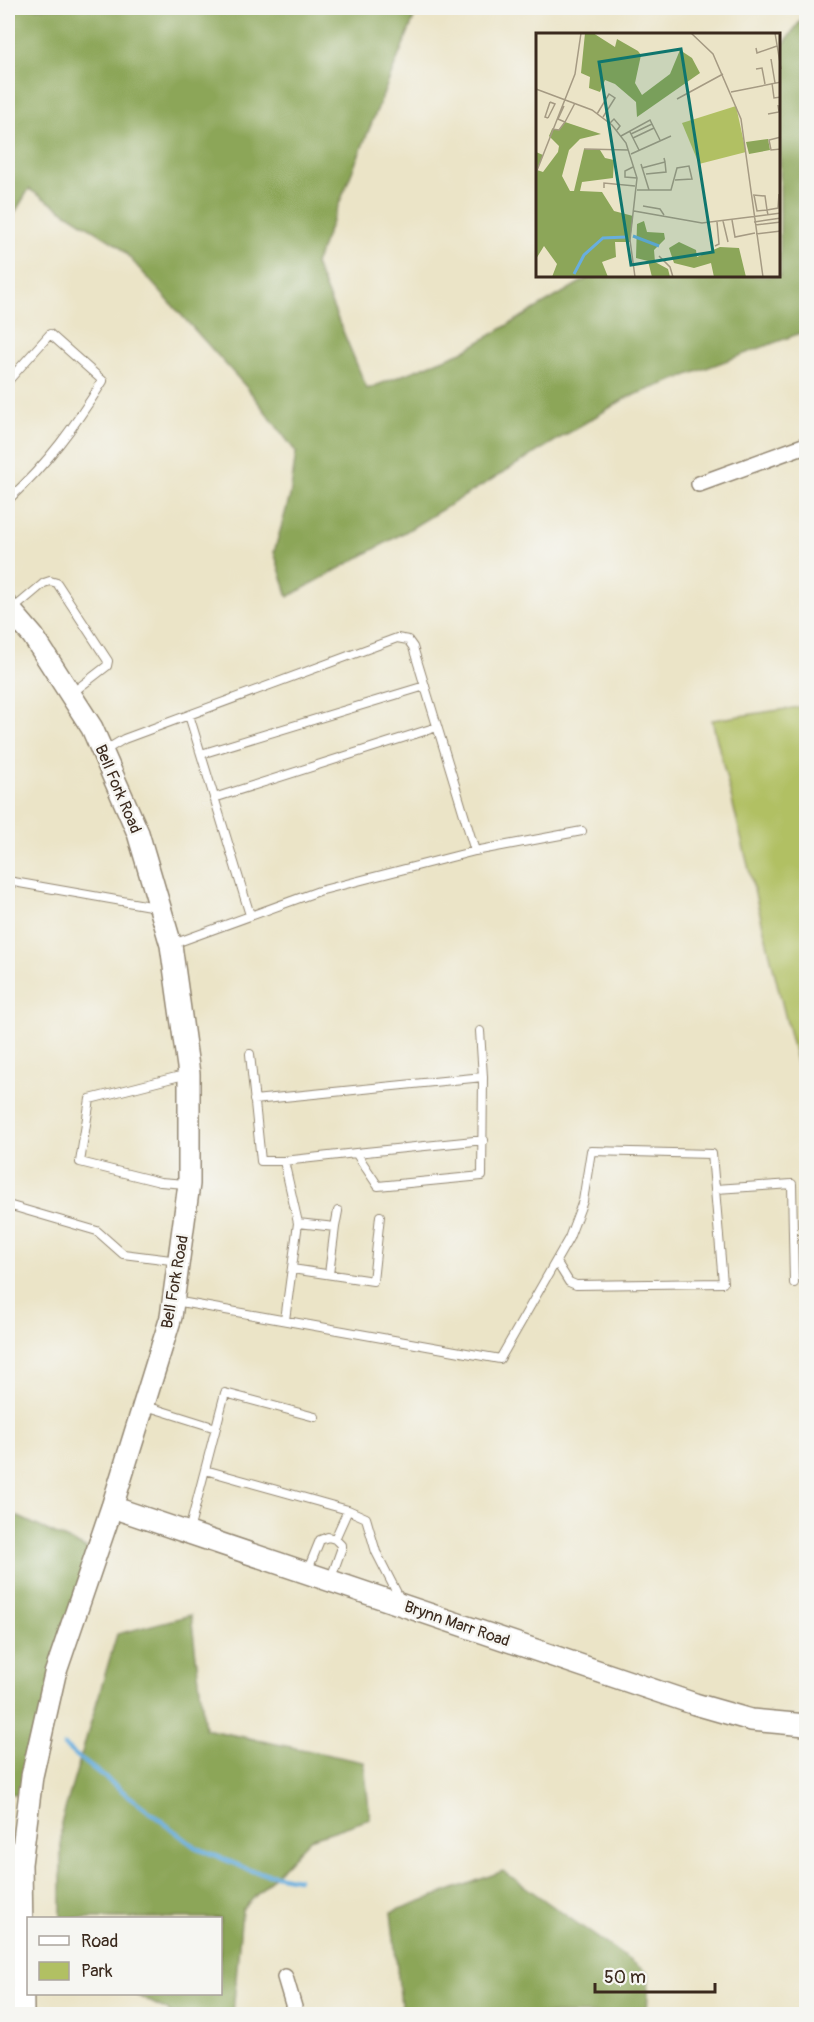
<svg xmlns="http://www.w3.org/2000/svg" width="814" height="2022" font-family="Pangolin,sans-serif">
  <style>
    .green { fill: #b1c063; stroke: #767540; stroke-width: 1.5 }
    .forest { fill: #8ca659; stroke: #64683c; stroke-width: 1.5 }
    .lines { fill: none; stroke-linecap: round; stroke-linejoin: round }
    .stream { stroke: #68aede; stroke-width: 4.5 }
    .lane-casing { stroke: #938772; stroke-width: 10 }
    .street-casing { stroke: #938772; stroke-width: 18 }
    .secondary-casing { stroke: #938772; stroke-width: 24 }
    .lane { stroke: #fff; stroke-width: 8 }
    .street { stroke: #fff; stroke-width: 15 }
    .secondary { stroke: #fff; stroke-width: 21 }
    .labels { text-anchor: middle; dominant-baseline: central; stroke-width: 5; stroke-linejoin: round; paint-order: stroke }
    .street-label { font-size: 16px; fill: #3b2a1e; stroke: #f6f6f2 }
    .inset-river { fill: none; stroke: #68aede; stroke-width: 3 }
    .inset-road { fill: none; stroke: #a59a83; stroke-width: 1.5 }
    .view { fill: #0f766e; fill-opacity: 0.15; stroke: #0f766e; stroke-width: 3 }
    .inset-edge { fill: none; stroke: #3b2a1e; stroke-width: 3 }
  </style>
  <rect width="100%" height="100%" fill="#f6f6f2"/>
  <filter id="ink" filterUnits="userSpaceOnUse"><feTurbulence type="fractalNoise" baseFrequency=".0167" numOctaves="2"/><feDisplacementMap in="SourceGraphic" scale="12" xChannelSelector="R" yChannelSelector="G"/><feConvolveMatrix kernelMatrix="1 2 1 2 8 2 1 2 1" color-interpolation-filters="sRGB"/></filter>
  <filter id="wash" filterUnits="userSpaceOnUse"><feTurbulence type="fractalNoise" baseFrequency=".008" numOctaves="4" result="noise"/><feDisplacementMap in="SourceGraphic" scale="24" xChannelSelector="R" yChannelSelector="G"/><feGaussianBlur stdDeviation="1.35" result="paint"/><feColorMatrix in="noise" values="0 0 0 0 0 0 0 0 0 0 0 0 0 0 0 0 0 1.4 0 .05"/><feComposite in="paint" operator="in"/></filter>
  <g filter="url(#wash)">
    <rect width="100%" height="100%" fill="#ebe4c7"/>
    <!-- green -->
    <path class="green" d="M806,706V1100L712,720Z"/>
    <!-- forest -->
    <path class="forest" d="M8,8H418L315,264L367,389L462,352L591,276H780V49L804,16L806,18V331L626,398L405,532L288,597L274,552L290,496L296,452L248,389L119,246L29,189L8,224Z
      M8,1512L96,1553L29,1797L8,1793Z
      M191,1615L205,1729L364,1762L370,1819L310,1839L242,1910L233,2014H169V2011L134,1994H220V1918H61V1823L117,1634Z
      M503,1871L649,1974L647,2014H402L391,1912Z"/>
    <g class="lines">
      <!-- stream -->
      <path class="stream" d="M64,1746L195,1847L252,1871L298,1879"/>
    </g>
  </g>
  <g filter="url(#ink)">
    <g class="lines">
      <!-- lane casing -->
      <g class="lane-casing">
        <path id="lane" d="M8,381L50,334L103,381C74,427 48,463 8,500
          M12,610L44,583L50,581L57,583L108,661L107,666L72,693
          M189,715L250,915
          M104,751L124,739L397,638L408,640L413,647L475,851
          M201,754L425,686
          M214,798L437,727
          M8,881L156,907
          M173,944L319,891L475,851L582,831
          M250,1054L261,1161H284L298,1223L285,1320
          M254,1100L483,1077L480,1031
          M356,1153L484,1140
          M284,1161L356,1153L378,1186L482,1176L483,1077
          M186,1184L160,1182L80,1162L90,1099L188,1074
          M716,1189L792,1184L794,1283
          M8,1205L97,1231L123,1254L179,1261
          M298,1223L335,1227L338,1211
          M292,1269L373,1281L380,1216
          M329,1274L335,1227
          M175,1301L500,1359L569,1238L583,1201L591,1151L712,1154L723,1283L576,1285L569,1282L556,1261
          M146,1406L216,1428
          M205,1470L348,1510L366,1518L376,1552L400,1599
          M189,1531L225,1393L315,1417
          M307,1572L320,1540L328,1537L335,1539L348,1510
          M331,1578L341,1550V1545L335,1539"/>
      </g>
      <!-- street casing -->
      <g class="street-casing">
        <path id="street" d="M699,484L806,445
          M285,1977L296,2014"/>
      </g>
      <!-- secondary casing -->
      <g class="secondary-casing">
        <path id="secondary" d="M8,607L33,636L92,728L138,833L171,945L189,1074V1184L171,1317L112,1507L55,1674L32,1776L21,1864L23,2014
          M112,1507L695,1704L751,1720L806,1725"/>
      </g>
      <!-- lane -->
      <use href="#lane" class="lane"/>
      <!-- street -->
      <use href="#street" class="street"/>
      <!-- secondary -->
      <use href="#secondary" class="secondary"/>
    </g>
  </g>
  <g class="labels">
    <!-- street labels -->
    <g class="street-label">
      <text transform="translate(118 789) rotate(67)">Bell Fork Road</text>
      <text transform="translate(175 1282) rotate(-80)">Bell Fork Road</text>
      <text transform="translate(457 1624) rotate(19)">Brynn Marr Road</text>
    </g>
  </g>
  <!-- overview -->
  <g transform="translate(536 33)">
    <rect width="244" height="244" fill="#ebe4c7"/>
    <path d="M200,73L210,119L163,131L146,90Z" fill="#b1c063"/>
    <path d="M49,0H57L79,14L81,6L102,18L105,22L99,50L106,62L134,41L144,17L156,25L164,40L101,84L100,69L79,51L69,47L64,59L53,55L54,44L45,40ZM29,89L65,101L44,106L33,117L26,143L34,158H38L48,116L64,117L69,125L78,127L77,145L46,149L44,158L66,159L78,178L97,183L94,209H79L80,224L66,229L72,244H16L21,231L8,213L0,226V119L7,122L1,137L7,139L22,119L23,113L13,103L16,96L23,97ZM232,106L234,117L213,121L210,109ZM108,188L111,199L128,200L129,206L118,217L119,229L132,236L134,244H116L112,228L100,225L101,191ZM143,209L160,217L161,224L184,214L203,215L210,244H178L175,230L158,235L138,230L133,215Z" fill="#8ca659"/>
    <path class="inset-river" d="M97,203L123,213M38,241L48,222L67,205L90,204"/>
    <path class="inset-road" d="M155,0L177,21L205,86L227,244M239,0L245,36M220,15L221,20L241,13M235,26L239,50M220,36L226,35L229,51M236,50L238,65L245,64M0,56L56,77L76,92L90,110L101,145L94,207L99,244M195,59L245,49M141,66L187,41M61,81L73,61L79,65L67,84M232,81L243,79L242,72M12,85L19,71L14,69M12,85L9,84L14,69M29,89L39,70M74,90L78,86L84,93L81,97M16,96L23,97L29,89L22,86L28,73M94,99L103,117M95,101L116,91M85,103L114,87L124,107M245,104L233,107L235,117L245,116M97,105L118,95M48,116L92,117M95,121L135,103M105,131L113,157M97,134L89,138V144L101,145M106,135L129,129L128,125M0,140L39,41L45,0M110,141L130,139L129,129M68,155V150L99,153M101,157H135L141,135L153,133L156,146L139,147M217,162L229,163L231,177M218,162L221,178L231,177L232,182M107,173L124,176L128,182M231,177L242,175L243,161M98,178L166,190L245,180M196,187L199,204L219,200M187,188L192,209M218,189L245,185M219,192L245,189M220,201L245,198M179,213L183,211L181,189M123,223L134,234L137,244"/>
    <path class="view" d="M145,16L177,219L95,232L63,29Z"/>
    <rect width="244" height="244" class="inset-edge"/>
  </g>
  <!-- margin -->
  <rect width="814" height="2022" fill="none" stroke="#f6f6f2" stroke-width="30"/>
  <!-- legend -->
  <rect x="27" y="1917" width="195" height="78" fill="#f6f6f2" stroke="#aba49d" stroke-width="1.5"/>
  <rect x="39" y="1936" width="30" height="9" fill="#ffffff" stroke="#aba49d" stroke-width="1.5"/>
  <text x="81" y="1947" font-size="18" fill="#3b2a1e">Road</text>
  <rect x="39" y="1962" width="30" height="18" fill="#b1c063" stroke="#aba49d" stroke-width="1.5"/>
  <text x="81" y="1977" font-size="18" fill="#3b2a1e">Park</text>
  <!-- scale -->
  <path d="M595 1983v9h120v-9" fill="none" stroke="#3b2a1e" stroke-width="3"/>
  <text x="604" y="1983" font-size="18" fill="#3b2a1e" stroke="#f6f6f2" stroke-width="4.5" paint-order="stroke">50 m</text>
</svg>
-=-=-
## DESCRIPTION OF THE TASK
Check each line of the data above for the word "fractalNoise", then state how many lines have it. Give the number alone.

## SOLUTION TO THE EXERCISE
2